Dès la fin de ses études, Rachmaninov était considéré comme un compositeur à part entière. « Je lui prédis un grand avenir », se serait exclamé Pyotr Ilych Tchaikovsky (1840-1893) quelques années auparavant. Rachmaninov avait ainsi déjà quelques œuvres impressionnantes à son palmarès.
En tant que compositeur, Rachmaninov puisait principalement son inspiration dans des exemples de sa propre patrie. Des œuvres précoces telles que Le Rocher à L'île des morts, et même les Danses symphoniques, portent toujours en elles les récits musicaux de Rimsky-Korsakov, Tchaikovsky et l'héritage du nationalisme russe du ‘Groupe des Cinq’. Rachmaninov est largement reconnu comme l'un des derniers grands compositeurs romantiques et le digne successeur de Tchaikovsky. Parmi le grand public, son Deuxième Concerto pour piano est particulièrement célèbre. De la même manière que le thème de l'amour dans l'œuvre de Tchaikovsky, Ouverture Roméo et Juliette, a été largement utilisé, des extraits du Deuxième Concerto de Rachmaninov ont été mis en avant dans de nombreux films, dont Brief Encounter. Même Frank Sinatra s'est inspiré de certains des thèmes du concerto pour créer deux de ses chansons, I Think of You et Full Moon and Empty Arms.
Si le public fut d’emblée séduit par ses mélodies expressives et ses timbres riches, la critique ne se montra pas toujours enthousiaste, qualifiant parfois sa musique démodée. Au concert, Rachmaninov souffrait souvent de la comparaison avec le langage musical progressiste des premiers modernistes, un langage qui ne serait jamais le sien. Alors que son compatriote Igor Stravinsky repoussait constamment les limites de ce qui était possible et permis, lui, en tant qu'artiste du XXe siècle, se plongeait toujours dans le passé - ou atteignait le sommet du mouvement romantique, selon la perspective que l'on adopte.
Rachmaninov en fit les premières esquisses à l’été 1900, lors d’un séjour en Italie avec son ami le chanteur basse Fédor Chaliapine, et termina les deuxième et troisième mouvements à son retour à Moscou, juste à temps pour un concert de bienfaisance le 2 décembre 1900. Rachmaninov redoutait cet événement et, cerise sur le gâteau, tomba malade quelques jours avant le concert. Mais les applaudissements furent particulièrement nourris et la presse ne tarit pas d’éloges. Tout cela donna à Rachmaninov suffisamment de confiance en lui pour achever l’œuvre. L’été suivant, il termina le premier mouvement, et le concerto – dédié à Nikolaï Dahl – fut créé le 9 novembre 1901 sous la direction d’Alexander Siloti.
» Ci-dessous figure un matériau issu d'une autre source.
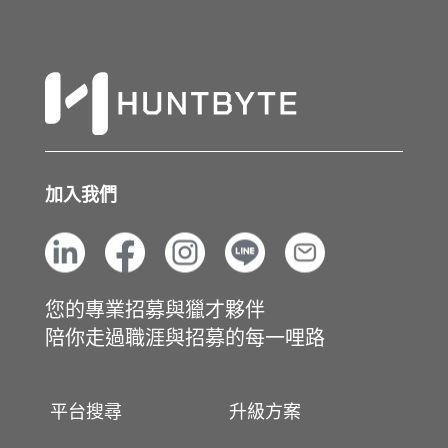
加入我們
您的專業招募與獵才夥伴
陪你走過職涯與招募的每一哩路
平台搜尋
升級方案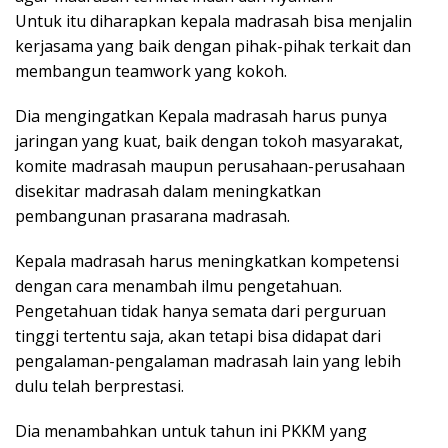
Untuk itu diharapkan kepala madrasah bisa menjalin
kerjasama yang baik dengan pihak-pihak terkait dan
membangun teamwork yang kokoh.
Dia mengingatkan Kepala madrasah harus punya
jaringan yang kuat, baik dengan tokoh masyarakat,
komite madrasah maupun perusahaan-perusahaan
disekitar madrasah dalam meningkatkan
pembangunan prasarana madrasah.
Kepala madrasah harus meningkatkan kompetensi
dengan cara menambah ilmu pengetahuan.
Pengetahuan tidak hanya semata dari perguruan
tinggi tertentu saja, akan tetapi bisa didapat dari
pengalaman-pengalaman madrasah lain yang lebih
dulu telah berprestasi.
Dia menambahkan untuk tahun ini PKKM yang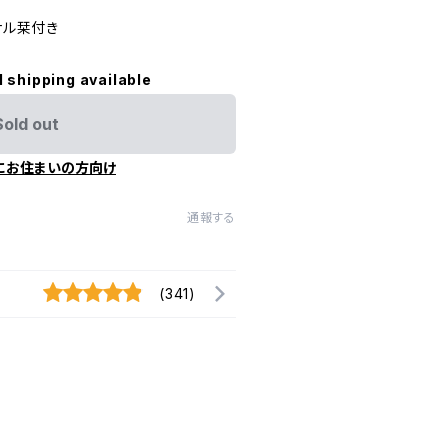
リジナル栞付き
l shipping available
Sold out
にお住まいの方向け
通報する
(341)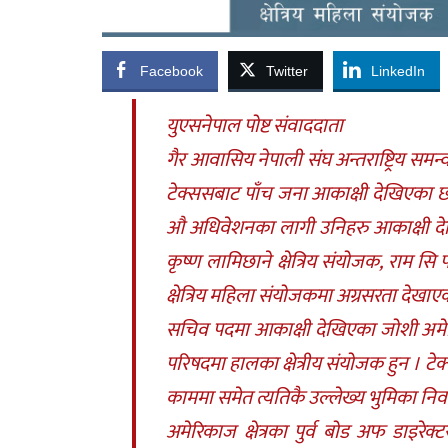
Facebook
Twitter
LinkedIn
युएसनेपाल पोष्ट संवाददाता
गैर आवासिय नेपाली संघ अन्तराष्ट्रिय 
टेक्ससबाट पाँच जना आकाक्षी देखिएका छ
औ अधिवेशनका लागी उनिहरु आकाक्षी दे
कृष्ण लामिछाने क्षेत्रिय संयोजक, राम स
क्षेत्रिय महिला संयोजकमा अग्रसरता देखाए
सचिव पदमा आकाक्षी देखिएका जोशी अमेरि
परिषदमा हालका क्षेत्रीय संयोजक हुन ।
काममा समेत त्यतिकै उल्लेख्य भुमिका निर
अमेरिकाज क्षेत्रका पुर्व बोड अफ डाइरेक्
Quelques années avant d'écrire son Deuxième Concerto pour piano, Rachmaninov traversa une période difficile. La composition de sa première symphonie fut laborieuse, et la situation s'aggrava après le décès de Tchaïkovski en 1893. La première exécution en 1897 fut désastreuse : on raconte que Glazounov, légèrement éméché, dirigea une performance chaotique, et que César Cui qualifia la symphonie de « réminiscence des sept plaies d'Égypte ». Rachmaninov sombra dans la dépression et ne composa pas pendant trois ans :
« Une apathie paralysante s'empara de moi. Je ne faisais absolument rien et ne trouvais de plaisir nulle part. La moitié de mes journées se passait sur un canapé et me trouvais dans un grand désespoir. »
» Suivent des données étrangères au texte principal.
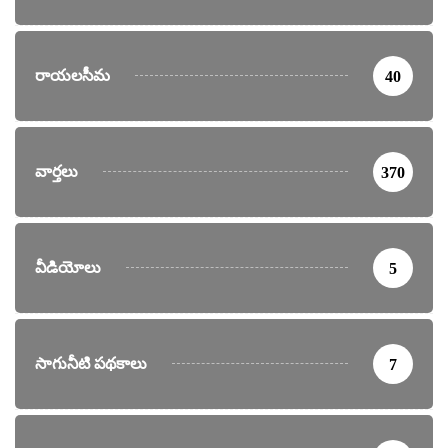
రాయలసీమ
40
వార్తలు
370
వీడియోలు
5
సాగునీటి పథకాలు
7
Mais en 1900, Rachmaninov chercha de l'aide, la trouvant notamment auprès du neurologue Nikolai Dahl. Ce que nous savons de cette thérapie, c'est que le neurologue était spécialisé dans la thérapie sous hypnose. Différents biographes évoquent un traitement de type mantra, où Dahl parlait à Rachmaninov endormi : « Tu commenceras à écrire ton concerto ... Tu travailleras avec grande habileté ... Le concerto sera d'excellente qualité … » Certains musicologues sont plus prudents dans leurs affirmations, prétendant que les deux hommes ont résolu le problème de manière plus traditionnelle, par la psychothérapie. Une chose est certaine, Dahl a joué un rôle important dans la guérison de Rachmaninov. Après trois mois de traitement, Rachmaninov s’était rétabli. En signe de gratitude, il dédia son Deuxième Concerto pour piano à son médecin.